───── Fuente ─────
Entregué a Manolo Prado las ideas, que le parecieron muy bien. Al Rey parecía que le gustaban esas ideas. Pero hay algo obvio: un mal discurso, si la prensa asegura que es muy bueno, agrada a quien lo pronuncia. La viceversa deja siempre un sabor amargo. Así que, además de trabajar en el texto, me dediqué a su parafernalia exterior. Me entrevisté con Pedro J. Ramírez y con Luis María Anson. El Rey remató la confección de su discurso, en el que acogía alguna de esas ideas. Ignoro cómo se tamiza, es decir, cuál es el procedimiento seguido, cómo el Gobierno controla esos textos, quién perfila definitivamente la redacción. Ni se lo pregunté al Rey ni él me hizo la menor confesión al respecto. El lunes 21 de diciembre, almorzando en casa de Paco Sitges, el Rey nos dio, dedicado y firmado, en tres ejemplares a Paco, a Manolo y a mí, el texto del discurso oficial, el cual guardo con enorme cariño.

A ambos directores de medios de comunicación social tan importantes en España como
ABC
y
El Mundo
les hice saber la novedad del discurso, que no solo residía en un «Europa sí, pero sin obsesiones ni precipitaciones», sino en algo sustancial y profundo: la conexión directa del Rey con la sociedad civil, de forma que la legitimidad última de la Corona arranca de la sociedad civil.

Antes de ese lunes, el nombre de Almansa se encontraba prácticamente cerrado. No fue fácil. Al contrario. Manolo Prado, al comprobar la frialdad del Rey cuando le mencioné el nombre de Almansa, sugirió otro alternativo: el marqués de Tamarón. Manolo organizó una cena en su casa sevillana, a la que asistimos su majestad y nosotros dos. En ella el Rey, sin siquiera recordar el nombre de Fernando, comenzó a exponer sus ideas sobre el candidato marqués de Tamarón, y se pronunció con reales elogios sobre la persona. Manolo asistía al discurso real con muestras inequívocas de complacencia. Yo sentí que las opciones de Almansa se difuminaban en la noche sevillana, porque una vez que el Rey se pronuncia resulta prácticamente imposible dar marcha atrás. Bueno —pensé—, quizá me evite complicaciones. En aquellos instantes no podía imaginar hasta qué punto ese pensamiento revestía realidad cubierta de lacerante crudeza.
─────
__Objetivo del ejercicio__
Reproduzca el pasaje de la fuente desde «A ambos directores» hasta «la sociedad civil.», este último incluido, y cambie «directores» por «responsables».
───── Bloque de datos ─────
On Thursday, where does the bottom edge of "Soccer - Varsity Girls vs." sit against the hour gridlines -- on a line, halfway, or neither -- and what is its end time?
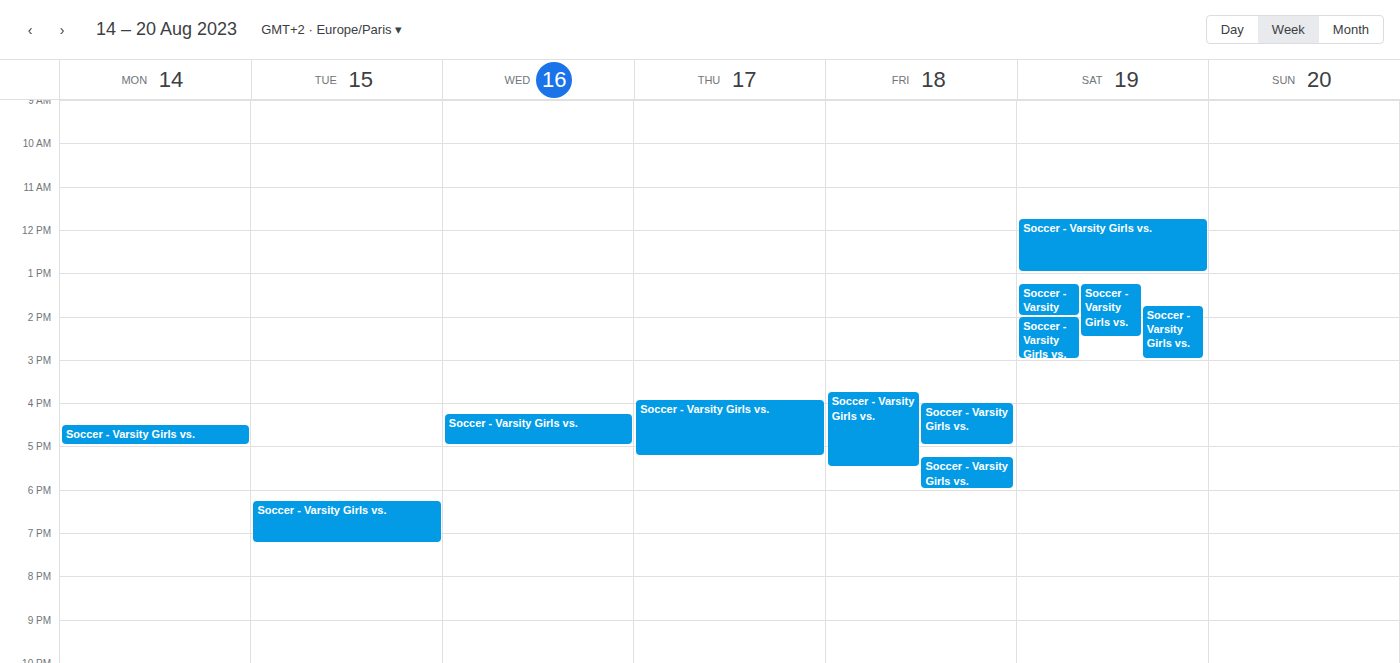
5:15 PM -- neither: a quarter of the way from the 5 PM line to the 6 PM line.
─────
__Resultado de la tarea__
A ambos responsables de medios de comunicación social tan importantes en España como
ABC
y
El Mundo
les hice saber la novedad del discurso, que no solo residía en un «Europa sí, pero sin obsesiones ni precipitaciones», sino en algo sustancial y profundo: la conexión directa del Rey con la sociedad civil, de forma que la legitimidad última de la Corona arranca de la sociedad civil.